En juillet 2021, Zhengzhou, capitale de la province du Henan, a reçu en une seule journée l’équivalent de ce qu’elle reçoit normalement en une année entière de pluies. Les tunnels du métro se sont transformés en torrents. Des voitures ont été emportées dans des rues qui ressemblaient à des rivières. Plus de 300 personnes ont perdu la vie. Et Zhengzhou était, sur le papier, une ville qui avait commencé à intégrer des éléments du programme des villes éponges.
Cet événement a dit deux choses en même temps : les inondations extrêmes en Chine atteignent des niveaux pour lesquels aucune infrastructure existante n’a été conçue, et la solution que Pékin a choisie — les villes éponges — est réelle et sérieuse, mais sa mise en œuvre effective reste inégale.

Le concept de ville éponge est, dans son principe, une rejection d’un siècle d’urbanisme à dominance béton. Les villes modernes ont été construites pour évacuer l’eau le plus rapidement possible — caniveaux, égouts, surfaces imperméables, chenaux bétonnés. Cette approche fonctionne pour les pluies ordinaires. Quand les volumes deviennent extraordinaires, les systèmes d’évacuation sont saturés en quelques heures et l’eau n’a nulle part où aller. La ville éponge inverse la logique : au lieu de chercher à éliminer l’eau rapidement, elle cherche à la ralentir, à l’absorber, à la stocker, et à la réutiliser.
En pratique, cela se traduit par des trottoirs et des parkings en matériaux poreux qui laissent l’eau s’infiltrer dans le sol plutôt que de ruisseler vers les égouts. Des parcs redessinés avec des zones humides et des noues paysagères — ces dépressions végétalisées qui collectent l’eau et la filtrent naturellement. Des toitures végétalisées qui retiennent une partie des précipitations avant qu’elles n’atteignent le sol. Des corridors de biodiversité le long des rivières urbaines, qui recréent les zones inondables naturelles que l’urbanisation a supprimées. L’ensemble de ces éléments fonctionne comme un système : chaque composant ralentit le flux, et leur combinaison crée une capacité d’absorption qui change le comportement hydrologique de la ville.
La Chine a lancé ce programme nationalement en 2015 avec une ambition concrète : 80 pour cent des zones urbaines chinoises doivent être capables d’absorber et de réutiliser 70 pour cent de leurs eaux pluviales d’ici 2030. Des villes comme Wuhan, Shenzhen et Chongqing ont été désignées comme sites pilotes, recevant des financements prioritaires et servant de laboratoires d’expérimentation à grande échelle. Les résultats dans ces contextes pilotes montrent des améliorations mesurables dans la capacité d’absorption lors d’épisodes de pluie modérés à intenses.
Le problème, comme Zhengzhou l’a illustré de façon dramatique, est que les événements climatiques extrêmes auxquels la Chine fait face dépassent de loin les scénarios pour lesquels ces infrastructures ont été dimensionnées. Une ville éponge bien conçue peut gérer de façon efficace des pluies intenses — mais pas des précipitations qui représentent une année entière en vingt-quatre heures. La limite physique des solutions basées sur la nature est réelle, et aucun système d’infiltration ne peut absorber des volumes qui dépassent de plusieurs ordres de grandeur ce que les sols peuvent recevoir.
Il est possible que la valeur des villes éponges soit mal mesurée par les événements les plus extrêmes. Sur les épisodes de pluie intenses mais non catastrophiques — qui sont beaucoup plus fréquents — les données des villes pilotes montrent des réductions significatives du ruissellement de surface, des débordements d’égouts moins fréquents, et une qualité d’eau améliorée grâce à la filtration naturelle. C’est un gain réel, même si ce n’est pas le bouclier total contre les inondations que la communication gouvernementale laissait parfois entendre.
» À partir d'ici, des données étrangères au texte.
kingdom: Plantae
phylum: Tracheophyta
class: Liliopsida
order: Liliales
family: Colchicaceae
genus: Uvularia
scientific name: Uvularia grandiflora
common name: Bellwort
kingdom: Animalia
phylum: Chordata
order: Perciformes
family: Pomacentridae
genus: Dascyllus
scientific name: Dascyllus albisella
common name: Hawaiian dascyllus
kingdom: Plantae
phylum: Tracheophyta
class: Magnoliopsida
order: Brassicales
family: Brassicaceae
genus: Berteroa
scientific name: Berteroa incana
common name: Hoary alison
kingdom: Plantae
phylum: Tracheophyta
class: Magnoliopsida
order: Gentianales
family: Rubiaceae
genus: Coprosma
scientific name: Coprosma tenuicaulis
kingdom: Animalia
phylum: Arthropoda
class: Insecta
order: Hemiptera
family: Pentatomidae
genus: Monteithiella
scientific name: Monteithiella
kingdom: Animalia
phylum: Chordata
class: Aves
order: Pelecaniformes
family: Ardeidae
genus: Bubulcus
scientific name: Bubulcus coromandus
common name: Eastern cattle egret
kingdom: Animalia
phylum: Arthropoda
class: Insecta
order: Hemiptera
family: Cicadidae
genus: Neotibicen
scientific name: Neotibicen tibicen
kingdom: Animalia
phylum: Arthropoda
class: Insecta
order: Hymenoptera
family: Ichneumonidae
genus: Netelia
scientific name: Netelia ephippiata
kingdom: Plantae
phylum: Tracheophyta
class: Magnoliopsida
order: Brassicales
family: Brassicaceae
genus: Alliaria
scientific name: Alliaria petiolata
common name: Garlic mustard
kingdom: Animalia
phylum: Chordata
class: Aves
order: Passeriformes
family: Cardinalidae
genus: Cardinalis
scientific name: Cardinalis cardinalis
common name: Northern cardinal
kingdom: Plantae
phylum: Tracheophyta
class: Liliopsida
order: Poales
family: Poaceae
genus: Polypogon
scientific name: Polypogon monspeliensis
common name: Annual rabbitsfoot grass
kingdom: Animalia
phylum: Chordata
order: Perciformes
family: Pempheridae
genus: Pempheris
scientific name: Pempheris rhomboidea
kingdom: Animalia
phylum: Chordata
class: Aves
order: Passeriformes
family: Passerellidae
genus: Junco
D’autres pays regardent l’expérience chinoise avec intérêt et une prudence bien compréhensible. Rotterdam aux Pays-Bas, Copenhague au Danemark, plusieurs villes américaines — beaucoup développent des approches similaires à des échelles différentes. La convergence des solutions est notable : partout où les ingénieurs repensent la gestion des eaux pluviales urbaines, ils arrivent aux mêmes principes de base. La nature gère l’eau mieux que le béton. Le reste est une question d’échelle, de volonté politique, et de moyens.